Retype every item below, keeping each character, line break, and bit of formatting unchanged.

═══ RAW DATA ═══

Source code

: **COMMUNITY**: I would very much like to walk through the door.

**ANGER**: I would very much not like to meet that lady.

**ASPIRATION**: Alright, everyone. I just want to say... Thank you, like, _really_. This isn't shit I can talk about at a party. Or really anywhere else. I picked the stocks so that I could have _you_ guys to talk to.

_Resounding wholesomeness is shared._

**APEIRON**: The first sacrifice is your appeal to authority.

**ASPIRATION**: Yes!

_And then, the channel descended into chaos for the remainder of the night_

═══

**SOLUTION**.
Source code

: **COMMUNITY**: I would very much like to walk through the door.

**ANGER**: I would very much not like to meet that lady.

**ASPIRATION**: Alright, everyone. I just want to say... Thank you, like, _really_. This isn't shit I can talk about at a party. Or really anywhere else. I picked the stocks so that I could have _you_ guys to talk to.

_Resounding wholesomeness is shared._

**APEIRON**: The first sacrifice is your appeal to authority.

**ASPIRATION**: Yes!

_And then, the channel descended into chaos for the remainder of the night_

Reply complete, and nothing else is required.